▶ [INSTRUCTIONS FOR THE TASK] Count how many lines below contain the word "front", then give that number alone.

(Saved entries)
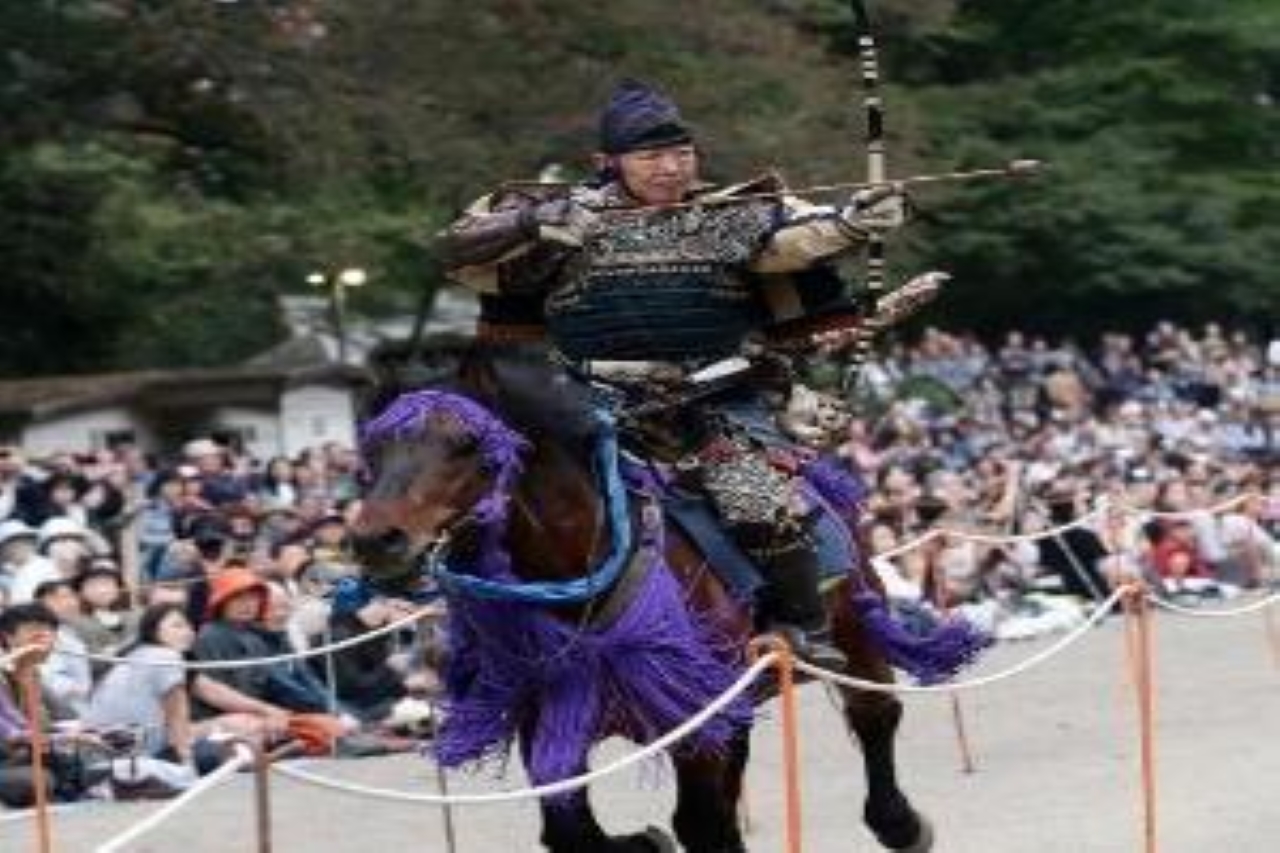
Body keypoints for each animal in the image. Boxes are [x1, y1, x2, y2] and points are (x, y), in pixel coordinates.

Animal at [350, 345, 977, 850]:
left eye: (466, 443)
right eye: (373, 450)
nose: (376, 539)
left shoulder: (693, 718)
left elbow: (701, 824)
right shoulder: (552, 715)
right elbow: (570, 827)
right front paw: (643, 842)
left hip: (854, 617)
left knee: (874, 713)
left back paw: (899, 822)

==

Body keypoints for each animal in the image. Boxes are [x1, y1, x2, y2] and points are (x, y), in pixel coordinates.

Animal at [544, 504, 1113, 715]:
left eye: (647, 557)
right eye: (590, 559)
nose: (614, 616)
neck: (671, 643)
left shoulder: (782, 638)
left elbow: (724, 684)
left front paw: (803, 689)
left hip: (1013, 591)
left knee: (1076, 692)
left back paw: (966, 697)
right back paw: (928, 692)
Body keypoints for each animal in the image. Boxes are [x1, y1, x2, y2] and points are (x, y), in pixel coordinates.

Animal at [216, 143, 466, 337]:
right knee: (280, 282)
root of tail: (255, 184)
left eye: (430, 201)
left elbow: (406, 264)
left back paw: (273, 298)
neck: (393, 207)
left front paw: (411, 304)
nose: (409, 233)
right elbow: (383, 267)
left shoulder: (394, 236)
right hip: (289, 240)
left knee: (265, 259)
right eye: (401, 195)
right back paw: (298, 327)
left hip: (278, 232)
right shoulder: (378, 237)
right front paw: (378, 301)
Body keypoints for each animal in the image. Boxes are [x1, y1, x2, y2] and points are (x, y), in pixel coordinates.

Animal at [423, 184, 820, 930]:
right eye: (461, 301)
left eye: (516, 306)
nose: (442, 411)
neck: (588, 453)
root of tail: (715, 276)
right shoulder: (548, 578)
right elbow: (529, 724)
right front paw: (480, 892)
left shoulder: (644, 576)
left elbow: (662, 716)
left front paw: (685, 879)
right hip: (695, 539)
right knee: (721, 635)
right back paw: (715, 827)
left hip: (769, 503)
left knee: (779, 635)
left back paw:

▶ [SOLVED PROBLEM] 6